## Rumusan Soal
Salin ulang seluruh kutipan tentang deepfake di bawah ini tanpa mengubah, menambah, atau menghilangkan satu kata pun.

## Kutipan Teks
------------------------
Anda mungkin pernah melihat deepfake sebelumnya. Misalnya, aktor Amerika Serikat (AS) Tom Cruise nampak sedang asyik bermain gitar di TikTok, Barack Obama menyebut Donald Trump sebagai ‘omong kosong penuh’, atau Mark Zuckerberg yang tengah mengaku memiliki kendali atas ‘miliaran data orang yang dicuri’.

 

Dilansir dari Daily Mail, Kamis (16/2/2023), deepfake adalah bentuk kecerdasan buatan yang menggunakan ‘deep learning’ untuk memanipulasi audio, gambar, dan video, membuat konten media hiper-realistis. Istilah ‘deepfake’ diciptakan pada 2017 ketika pengguna Reddit mengirim video porno yang dimanipulasi ke forum. Video tersebut menukar wajah selebriti seperti Gal Gadot, Taylor Swift dan Scarlett Johansson, menjadi bintang porno.

 

Deepfake menggunakan subset kecerdasan buatan (AI) yang disebut deep learning untuk membangun contoh media yang dimanipulasi. Metode yang paling umum menggunakan ‘deep neural networks’, ‘encoder algorithms’, video dasar tempat Anda ingin menyisipkan wajah orang lain dan kumpulan video target Anda.

 

Deep learning AI mempelajari data dalam berbagai kondisi dan menemukan fitur umum antara kedua subjek sebelum memetakan wajah target pada orang di video dasar. Generative Adversarial Networks (GANs) adalah cara lain membuat deepfake. GAN menggunakan dua algoritme learning machine (ML) dengan peran ganda.

 

Algoritma pertama membuat pemalsuan, dan yang kedua mendeteksinya. Proses selesai saat model ML kedua tidak dapat menemukan ketidakkonsistenan. Keakuratan GAN tergantung pada volume data. Itulah mengapa Anda melihat begitu banyak politisi, selebriti, dan bintang film dewasa palsu, karena sering kali ada banyak media dari orang-orang tersebut yang tersedia untuk melatih algoritme machine learning.
------------------------
## Data Terkumpul
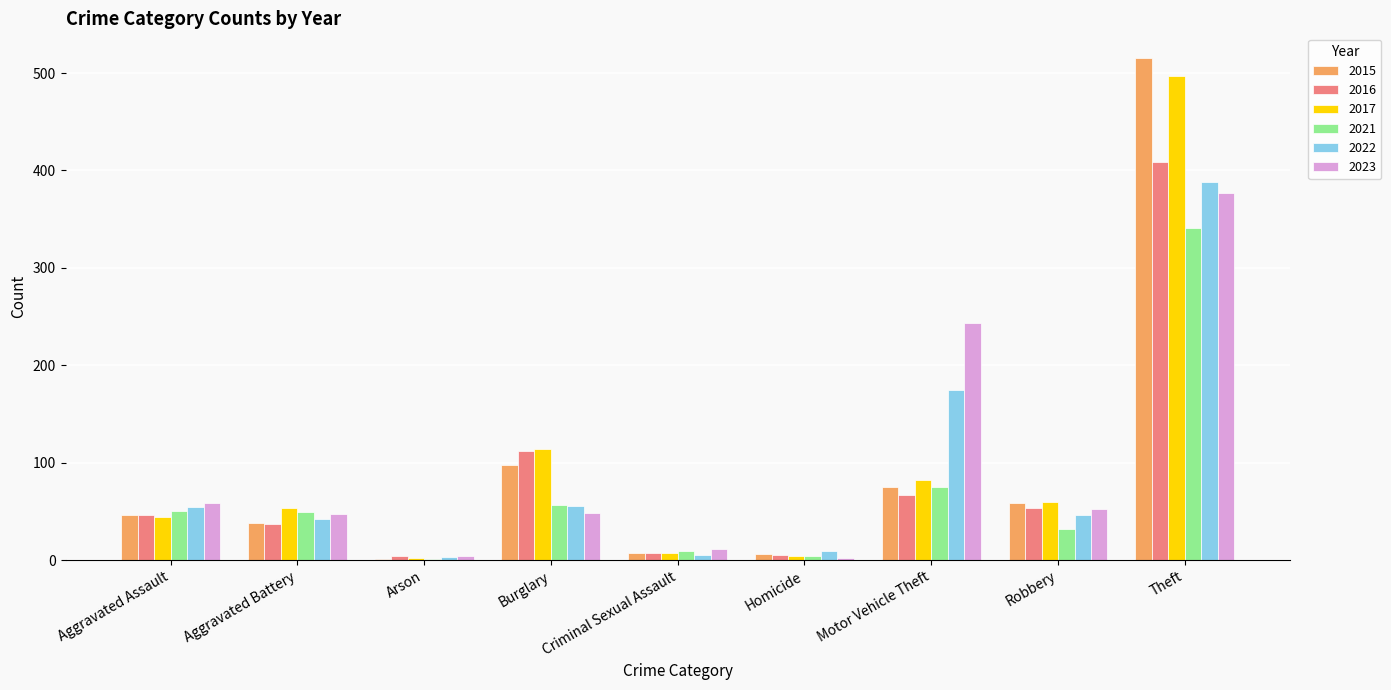

At which label is 2022 closest to 195?

Motor Vehicle Theft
------------------------
## Jawaban Soal
Anda mungkin pernah melihat deepfake sebelumnya. Misalnya, aktor Amerika Serikat (AS) Tom Cruise nampak sedang asyik bermain gitar di TikTok, Barack Obama menyebut Donald Trump sebagai ‘omong kosong penuh’, atau Mark Zuckerberg yang tengah mengaku memiliki kendali atas ‘miliaran data orang yang dicuri’.

 

Dilansir dari Daily Mail, Kamis (16/2/2023), deepfake adalah bentuk kecerdasan buatan yang menggunakan ‘deep learning’ untuk memanipulasi audio, gambar, dan video, membuat konten media hiper-realistis. Istilah ‘deepfake’ diciptakan pada 2017 ketika pengguna Reddit mengirim video porno yang dimanipulasi ke forum. Video tersebut menukar wajah selebriti seperti Gal Gadot, Taylor Swift dan Scarlett Johansson, menjadi bintang porno.

 

Deepfake menggunakan subset kecerdasan buatan (AI) yang disebut deep learning untuk membangun contoh media yang dimanipulasi. Metode yang paling umum menggunakan ‘deep neural networks’, ‘encoder algorithms’, video dasar tempat Anda ingin menyisipkan wajah orang lain dan kumpulan video target Anda.

 

Deep learning AI mempelajari data dalam berbagai kondisi dan menemukan fitur umum antara kedua subjek sebelum memetakan wajah target pada orang di video dasar. Generative Adversarial Networks (GANs) adalah cara lain membuat deepfake. GAN menggunakan dua algoritme learning machine (ML) dengan peran ganda.

 

Algoritma pertama membuat pemalsuan, dan yang kedua mendeteksinya. Proses selesai saat model ML kedua tidak dapat menemukan ketidakkonsistenan. Keakuratan GAN tergantung pada volume data. Itulah mengapa Anda melihat begitu banyak politisi, selebriti, dan bintang film dewasa palsu, karena sering kali ada banyak media dari orang-orang tersebut yang tersedia untuk melatih algoritme machine learning.